At least nine die as confiscated explosives detonate inside police station
A cache of confiscated explosives detonated inside a police station in Indian-controlled Kashmir, killing at least nine people and injuring 32 others, police said on Saturday.
The blast occurred in the Nowgam area of Srinagar, the region’s main city, late on Friday when a team of forensic experts and police were examining the explosive material, said Nalin Prabhat, the region’s police director-general.
He ruled out any foul play, saying it was an accident.
The dead included six police and forensic officials, two civil administrators and one civilian, authorities said. Some of the injured were in critical condition.
The huge blast ripped through the police station, setting it and multiple vehicles on fire.
According to the news agency Press Trust of India, small successive explosions prevented immediate rescue operations.
The police station blast came days after Monday’s deadly car explosion in New Delhi, which killed at least eight people near the city’s historic Red Fort.
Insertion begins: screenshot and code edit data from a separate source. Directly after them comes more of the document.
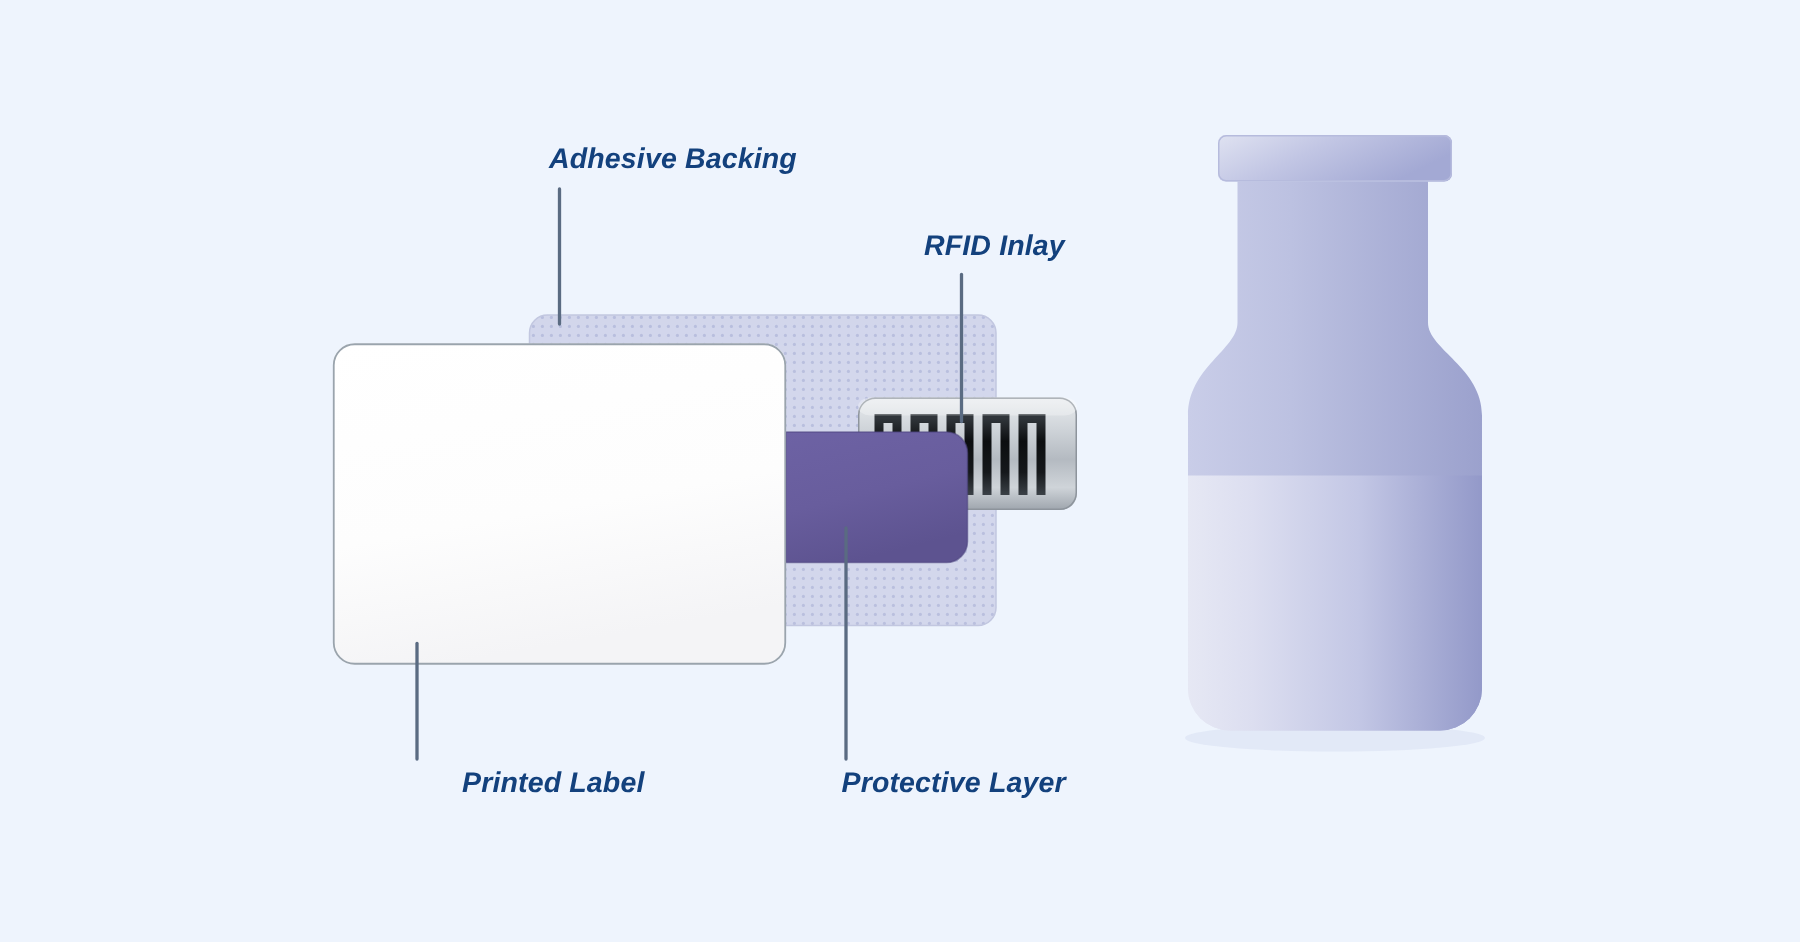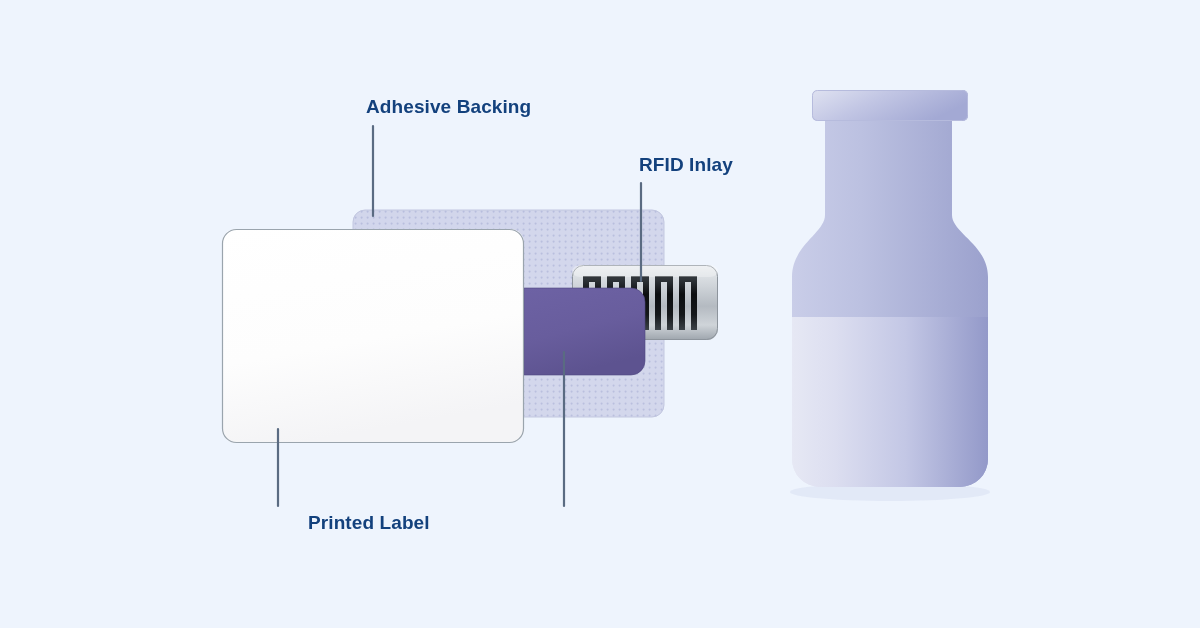--- a/index.html
+++ b/index.html
@@ -19,6 +19,7 @@
     white-space:nowrap;
     letter-spacing:.1px;
     font-family:"Liberation Sans", sans-serif;
+    font-style:italic;
   }
   .ct-adhesive{left:366px;top:96px;}
   .ct-rfid{left:639px;top:154px;text-align:center;}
Indian officials called it a “heinous terror incident” carried out by “anti-national forces”.
The car blast happened hours after police in Kashmir said they had dismantled a suspected militant cell operating from the disputed region, arresting at least seven people, including two doctors from Indian cities, and seizing a large quantity of bomb-making material in the city of Faridabad, near New Delhi.
Indian security agencies have since carried out a series of raids in Kashmir as part of their investigation into the car blast, questioning hundreds while detaining scores others.
Police had brought the explosive material seized in Faridabad to Kashmir as part of their investigation and were “kept securely in an open area” at the police station, where the investigation that led to the suspected militant cell began last month, according to Prabhat, the top officer.
Prabhat said a team of experts was taking samples for forensic investigation when the blast occurred, calling it an “accidental explosion”.
The blast could be heard from miles away in Srinagar, locals said. Some of the victims’ body parts were recovered from nearby houses, over 100 metres away from the police station. Multiple houses also suffered damage.